The study was comprised of 48 patients, 22 in treatment arm and 26 in placebo group, with an age greater than or equal to 18 years.
MALES 30%, FEMALES 70%
KEY DISEASE CHARACTERISTICS: Lymphoma, multiple myeloma, or solid tumor patient undergoing autologous stem cell transplant.
OTHER KEY SAMPLE CHARACTERISTICS: Patients could not have been receiving cisplantin/carboplatin conditioning regimens or total body irradiation.
SITE: Multi-site
SETTING TYPE: Inpatient
LOCATION: Six participating sites in the United States
PHASE OF CARE: Active antitumor treatment
APPLICATIONS: Palliative care
Randomized, double-blind, placebo-controlled, parallel group design
No statistically significant differences in Oral Mucositis Index scores.
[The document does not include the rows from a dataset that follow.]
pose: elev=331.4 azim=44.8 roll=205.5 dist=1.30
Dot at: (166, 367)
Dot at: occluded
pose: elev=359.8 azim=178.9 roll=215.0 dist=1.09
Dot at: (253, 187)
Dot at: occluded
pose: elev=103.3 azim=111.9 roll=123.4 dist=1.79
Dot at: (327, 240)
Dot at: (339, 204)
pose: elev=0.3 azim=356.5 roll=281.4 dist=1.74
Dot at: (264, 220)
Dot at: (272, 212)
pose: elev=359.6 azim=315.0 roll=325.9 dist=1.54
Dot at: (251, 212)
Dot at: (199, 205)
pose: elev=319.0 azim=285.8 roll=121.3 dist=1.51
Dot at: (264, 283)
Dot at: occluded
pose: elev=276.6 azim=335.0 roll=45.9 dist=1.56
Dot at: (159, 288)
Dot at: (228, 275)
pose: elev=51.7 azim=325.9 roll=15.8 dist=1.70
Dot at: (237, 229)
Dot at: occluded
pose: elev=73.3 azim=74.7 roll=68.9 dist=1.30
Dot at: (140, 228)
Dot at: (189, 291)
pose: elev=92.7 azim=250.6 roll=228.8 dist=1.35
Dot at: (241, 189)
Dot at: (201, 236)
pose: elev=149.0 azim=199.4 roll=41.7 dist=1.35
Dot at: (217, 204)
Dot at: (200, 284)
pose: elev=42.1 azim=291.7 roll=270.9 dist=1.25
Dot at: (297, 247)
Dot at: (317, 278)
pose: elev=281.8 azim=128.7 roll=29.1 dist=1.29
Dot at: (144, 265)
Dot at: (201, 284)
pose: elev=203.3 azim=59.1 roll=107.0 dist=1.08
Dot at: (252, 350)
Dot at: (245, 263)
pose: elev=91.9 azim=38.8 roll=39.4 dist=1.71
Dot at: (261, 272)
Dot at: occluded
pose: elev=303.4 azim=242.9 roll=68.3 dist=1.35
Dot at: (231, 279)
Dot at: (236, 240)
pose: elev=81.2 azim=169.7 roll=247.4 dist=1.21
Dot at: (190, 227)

No statistically significant differences in the peak mucositis severity scores. No statistically significant differences in pain ratings, length of hospital stay, or days of total parenteral nutrition. There were no serious adverse events.
There was not a statistically significant benefit to using a misoprostol rinse in deterring the development or the severity of oral mucositis in patients undergoing autologous stem cell transplant. There was also no decrease in the length of stay or the use of total parenteral nutrition.
Small sample (<100)
Findings not generalizable
Other limitations/*explanation: The patient population was limited to only those cancer patients undergoing autologous stem cell transplant.
This study provides no evidence to support using a misoprostol mouth rinse to prevent the development of mucositis, decrease the severity of mucositis, decrease the length of stay, or decrease the use of total parenteral nutrition in patients undergoing a non-TBI based or non-cisplatin/carboplatin-based conditioning regimen for autologous stem cell transplant.